--- DOCUMENT EXCERPT Enclosed Below ---

This year’s regular legislative session is coming to an end and, as is often the case, its last days have amounted to capital crunch time. With unavoidable issues such as electoral redistricting and a governor’s potential impeachment having already eaten up many of lawmakers’ 30 annual working days, state senators and representatives worked in the session’s final hours to tie up loose ends when it came to other controversial legislation, including a bill mandating insurers cover a particular type of autism therapy and a bill authorizing prison construction.

While earlier this year it appeared a potential impeachment of former Gov. Robert Bentley would consume the session, the embroiled executive’s resignation and misdemeanor plea deal following the fallout from his admittedly inappropriate relationship with a top aide precluded that possibility. With impeachment worries out of the way, lawmakers were able to pass both the state’s general and education trust funds budgets, although details of the latter were being finalized as of press time.

--- End of Enclosed DOCUMENT EXCERPT ---
--- INFORMATION GIVEN Enclosed Below ---

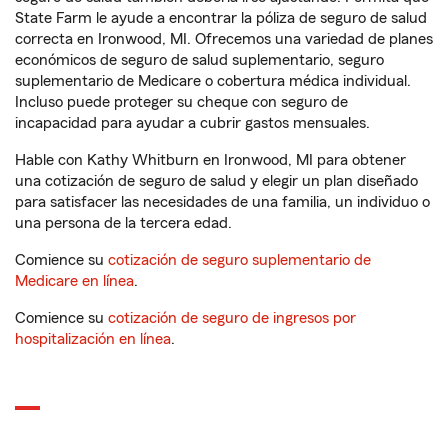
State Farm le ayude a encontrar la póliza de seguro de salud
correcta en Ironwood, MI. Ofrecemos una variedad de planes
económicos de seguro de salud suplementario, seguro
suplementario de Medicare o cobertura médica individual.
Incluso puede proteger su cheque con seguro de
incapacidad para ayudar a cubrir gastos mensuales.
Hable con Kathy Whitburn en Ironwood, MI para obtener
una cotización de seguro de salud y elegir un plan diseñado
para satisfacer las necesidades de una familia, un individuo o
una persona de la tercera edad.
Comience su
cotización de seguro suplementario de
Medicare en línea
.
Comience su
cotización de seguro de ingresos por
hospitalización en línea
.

--- End of Enclosed INFORMATION GIVEN ---
--- INFORMATION GIVEN Enclosed Below ---

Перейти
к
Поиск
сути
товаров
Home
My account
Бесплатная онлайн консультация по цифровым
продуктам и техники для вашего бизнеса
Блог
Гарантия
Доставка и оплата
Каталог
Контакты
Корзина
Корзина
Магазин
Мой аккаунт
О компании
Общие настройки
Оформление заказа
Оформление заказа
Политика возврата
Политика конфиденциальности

--- End of Enclosed INFORMATION GIVEN ---

* **REQUIRED ACTION A**
In the article on the legislative session, how many annual working days do lawmakers have?
* **REQUIRED ACTION B**
Extend the article on the legislative session by writing on from its last sentence.

* **TASK OUTPUT A**
30

* **TASK OUTPUT B**
Those budgets — which total nearly $8 billion combined — reflect level funding of most state agencies despite requests for increases, with a couple of exceptions. A slight increase for the state’s law enforcement agency, ALEA, in the state’s general fund will go toward hiring new officers, although the funding bump was more than 18 times less than what ALEA had requested.

“This budget funds the core functions of state government while protecting taxpayers from any tax increases,” said Sen. Tripp Pittman, who heads the Senate committee overseeing the general fund. “The increase for the ALEA will put an additional 30 state troopers on the roads, making our highways safer.”

The only increase in the education budget came for pre-K, which saw a funding bump of around $13.5 million. Budgets aside, legislators also focused on other, more controversial issues during this regular session.

One of the major issues facing the Legislature this year was redrawing many of the state’s electoral districts, which were ruled unconstitutional by a federal court. GOP lawmakers, who, according to the court, racially gerrymandered the state’s election map following the 2010 census, now must redraw — lawfully — the voting boundaries. That hasn’t proven easy, however, because of the opposition of Democrats, who say the newly proposed map — like the previous one — inappropriately dilutes black voting power, particularly around Jefferson County.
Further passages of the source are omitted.